The non-ambulatory state is a known risk factor for secondary osteoporosis [25]. An increased risk of clinical fractures was observed among the non-ambulatory pediatric patients with chronic neuromuscular diseases [25, 26]. In our patient, a long period of postoperative immobilization and non-weight-bearing might have caused secondary osteoporosis, which led to a supracondylar femoral fracture after the 2nd refracture. Fragility fractures associated with immobilization and non-weight bearing after an isolated fracture in the normally ambulatory children have been rarely reported. Patients with GDD might be more sensitive to mechanical environmental change caused by non-weight bearing, which is not usually related to worse clinical outcomes. Given the higher incidence of refractures among GDD patients and the potential vulnerability to non-weight bearing, we believe the implants that allow early functional rehabilitation should be selected for the treatment of femoral fractures in GDD to prevent this vicious cycle of refractures.

To prevent recurrent fractures, pharmacological therapy for bone fragility may be considered. Among OI patients, bisphosphonate therapy is currently the most common medical treatment and has been reported to decrease the incidence of long-bone fractures [27]. On the other hand, little is known about medications for patients with GDD. Ghada et al. reported a case of GDD treated with a bisphosphonate [1]. They demonstrated that bisphosphonate therapy did improve BMD of the spine. However; no apparent benefit was observed in terms of the frequency or severity of fractures. We proposed bisphosphonate therapy for our patient but could not obtain the care-givers’ consent. They were mainly concerned about the potential adverse effects, particularly bisphosphonate-related osteonecrosis of the jaw, as the patient had GDD-associated lesions in the jawbone, which had required multiple surgical interventions. Therefore, further studies are needed to clarify the role of pharmacological therapy for GDD patients.

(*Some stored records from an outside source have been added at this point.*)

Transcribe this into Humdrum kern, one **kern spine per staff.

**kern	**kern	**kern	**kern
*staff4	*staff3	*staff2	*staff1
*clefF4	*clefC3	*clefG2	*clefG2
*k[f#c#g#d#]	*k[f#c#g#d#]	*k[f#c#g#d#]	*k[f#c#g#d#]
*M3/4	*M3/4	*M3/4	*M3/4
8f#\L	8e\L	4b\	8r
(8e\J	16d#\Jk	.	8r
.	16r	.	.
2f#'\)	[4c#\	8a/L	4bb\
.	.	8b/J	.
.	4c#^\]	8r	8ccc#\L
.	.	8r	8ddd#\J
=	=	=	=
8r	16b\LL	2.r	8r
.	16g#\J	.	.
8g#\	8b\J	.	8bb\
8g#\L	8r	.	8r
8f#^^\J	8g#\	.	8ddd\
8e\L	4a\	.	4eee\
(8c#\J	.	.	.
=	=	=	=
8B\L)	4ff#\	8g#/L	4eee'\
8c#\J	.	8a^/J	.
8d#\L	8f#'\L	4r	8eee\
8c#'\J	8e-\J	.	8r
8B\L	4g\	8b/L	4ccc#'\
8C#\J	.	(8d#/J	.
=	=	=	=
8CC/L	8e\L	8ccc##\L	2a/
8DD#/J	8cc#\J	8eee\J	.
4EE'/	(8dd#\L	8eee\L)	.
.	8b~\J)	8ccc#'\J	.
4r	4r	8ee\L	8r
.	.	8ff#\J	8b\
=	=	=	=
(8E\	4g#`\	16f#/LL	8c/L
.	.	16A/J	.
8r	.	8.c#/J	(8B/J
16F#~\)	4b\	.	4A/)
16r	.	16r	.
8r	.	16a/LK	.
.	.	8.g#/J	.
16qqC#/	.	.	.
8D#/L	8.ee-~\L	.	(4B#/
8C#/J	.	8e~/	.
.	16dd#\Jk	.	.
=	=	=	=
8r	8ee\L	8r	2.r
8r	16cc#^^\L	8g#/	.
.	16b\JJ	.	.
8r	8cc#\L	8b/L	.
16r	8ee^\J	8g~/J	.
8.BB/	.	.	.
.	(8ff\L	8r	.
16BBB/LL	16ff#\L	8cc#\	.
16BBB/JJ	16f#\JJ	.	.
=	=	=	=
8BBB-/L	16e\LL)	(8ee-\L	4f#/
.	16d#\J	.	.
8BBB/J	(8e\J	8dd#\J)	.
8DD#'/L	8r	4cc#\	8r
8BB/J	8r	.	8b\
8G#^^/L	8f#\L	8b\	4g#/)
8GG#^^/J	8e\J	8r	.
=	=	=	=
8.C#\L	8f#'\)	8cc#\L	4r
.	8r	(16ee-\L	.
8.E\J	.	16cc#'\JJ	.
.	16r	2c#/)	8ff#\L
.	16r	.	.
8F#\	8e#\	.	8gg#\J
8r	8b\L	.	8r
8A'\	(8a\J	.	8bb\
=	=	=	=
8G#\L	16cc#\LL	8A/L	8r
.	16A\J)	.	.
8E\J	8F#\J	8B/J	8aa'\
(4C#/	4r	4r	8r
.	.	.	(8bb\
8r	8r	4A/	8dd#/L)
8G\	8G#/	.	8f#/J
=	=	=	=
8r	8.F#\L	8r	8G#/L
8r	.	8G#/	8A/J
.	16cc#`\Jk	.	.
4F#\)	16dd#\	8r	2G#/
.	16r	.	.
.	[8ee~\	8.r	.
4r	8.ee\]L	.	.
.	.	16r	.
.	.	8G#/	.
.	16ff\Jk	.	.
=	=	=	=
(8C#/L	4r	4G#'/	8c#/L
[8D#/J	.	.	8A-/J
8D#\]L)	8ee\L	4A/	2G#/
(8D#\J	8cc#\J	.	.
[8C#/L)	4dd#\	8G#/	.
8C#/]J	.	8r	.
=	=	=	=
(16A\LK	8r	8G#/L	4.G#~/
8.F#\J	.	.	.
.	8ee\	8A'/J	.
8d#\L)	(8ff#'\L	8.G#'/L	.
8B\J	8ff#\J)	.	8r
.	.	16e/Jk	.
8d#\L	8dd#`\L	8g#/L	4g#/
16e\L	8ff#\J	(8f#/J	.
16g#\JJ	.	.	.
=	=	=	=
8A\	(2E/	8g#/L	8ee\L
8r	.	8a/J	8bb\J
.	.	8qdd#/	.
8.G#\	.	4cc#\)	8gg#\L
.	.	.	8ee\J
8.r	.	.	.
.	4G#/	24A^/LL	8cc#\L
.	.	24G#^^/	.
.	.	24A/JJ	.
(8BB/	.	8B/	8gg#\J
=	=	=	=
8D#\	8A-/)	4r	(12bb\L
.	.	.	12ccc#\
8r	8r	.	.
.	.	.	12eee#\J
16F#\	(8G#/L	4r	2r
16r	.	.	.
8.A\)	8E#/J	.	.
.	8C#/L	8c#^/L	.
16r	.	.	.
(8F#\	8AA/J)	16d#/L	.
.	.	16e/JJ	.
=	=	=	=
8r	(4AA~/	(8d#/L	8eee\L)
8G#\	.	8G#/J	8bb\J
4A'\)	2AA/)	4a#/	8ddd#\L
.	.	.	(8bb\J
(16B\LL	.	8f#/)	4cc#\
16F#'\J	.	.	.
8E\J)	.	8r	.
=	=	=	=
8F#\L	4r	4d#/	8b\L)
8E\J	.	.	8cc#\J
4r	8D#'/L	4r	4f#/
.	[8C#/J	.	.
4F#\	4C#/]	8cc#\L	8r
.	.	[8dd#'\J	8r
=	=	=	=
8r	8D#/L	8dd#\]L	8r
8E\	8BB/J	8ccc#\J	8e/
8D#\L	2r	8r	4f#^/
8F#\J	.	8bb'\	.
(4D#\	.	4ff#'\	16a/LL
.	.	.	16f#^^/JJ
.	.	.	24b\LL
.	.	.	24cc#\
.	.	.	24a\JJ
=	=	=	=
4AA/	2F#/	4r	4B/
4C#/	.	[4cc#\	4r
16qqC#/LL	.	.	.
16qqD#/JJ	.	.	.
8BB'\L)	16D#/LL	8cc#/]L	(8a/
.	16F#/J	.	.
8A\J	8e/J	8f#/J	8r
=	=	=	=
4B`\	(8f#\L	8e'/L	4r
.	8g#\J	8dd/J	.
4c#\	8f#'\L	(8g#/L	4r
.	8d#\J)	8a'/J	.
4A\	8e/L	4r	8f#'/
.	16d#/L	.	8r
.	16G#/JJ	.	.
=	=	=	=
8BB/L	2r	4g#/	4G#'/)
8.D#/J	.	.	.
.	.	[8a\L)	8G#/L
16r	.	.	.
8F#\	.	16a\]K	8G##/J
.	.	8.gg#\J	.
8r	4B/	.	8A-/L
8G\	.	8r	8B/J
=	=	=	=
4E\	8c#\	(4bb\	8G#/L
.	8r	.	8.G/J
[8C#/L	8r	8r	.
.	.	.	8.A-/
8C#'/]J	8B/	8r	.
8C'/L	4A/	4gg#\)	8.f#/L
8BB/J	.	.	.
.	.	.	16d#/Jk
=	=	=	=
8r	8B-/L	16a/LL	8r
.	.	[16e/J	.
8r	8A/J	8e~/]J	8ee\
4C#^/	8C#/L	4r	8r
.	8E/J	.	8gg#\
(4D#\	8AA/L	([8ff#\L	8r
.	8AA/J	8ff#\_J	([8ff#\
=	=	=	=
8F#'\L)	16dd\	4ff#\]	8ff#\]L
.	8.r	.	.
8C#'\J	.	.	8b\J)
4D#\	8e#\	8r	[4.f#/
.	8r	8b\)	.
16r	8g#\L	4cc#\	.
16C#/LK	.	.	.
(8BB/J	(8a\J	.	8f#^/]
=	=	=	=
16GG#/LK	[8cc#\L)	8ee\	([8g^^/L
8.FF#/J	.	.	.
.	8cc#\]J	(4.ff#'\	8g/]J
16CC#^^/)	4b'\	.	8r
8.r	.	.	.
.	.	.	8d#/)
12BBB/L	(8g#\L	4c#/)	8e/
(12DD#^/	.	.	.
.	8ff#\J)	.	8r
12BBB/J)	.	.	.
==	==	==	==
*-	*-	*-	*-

In summary, we suggest that patients with GDD might have narrower safety ranges of biomechanical (cortical defects by pin holes) and physiological (weight-bearing status) drawbacks, which are considered acceptable in ordinary cases. The choice of treatment should be aimed to minimize these negative effects, thus, within the available options, we recommend IM devise as the first-choice implant for isolated femoral shaft fracture in GDD patients in this age group.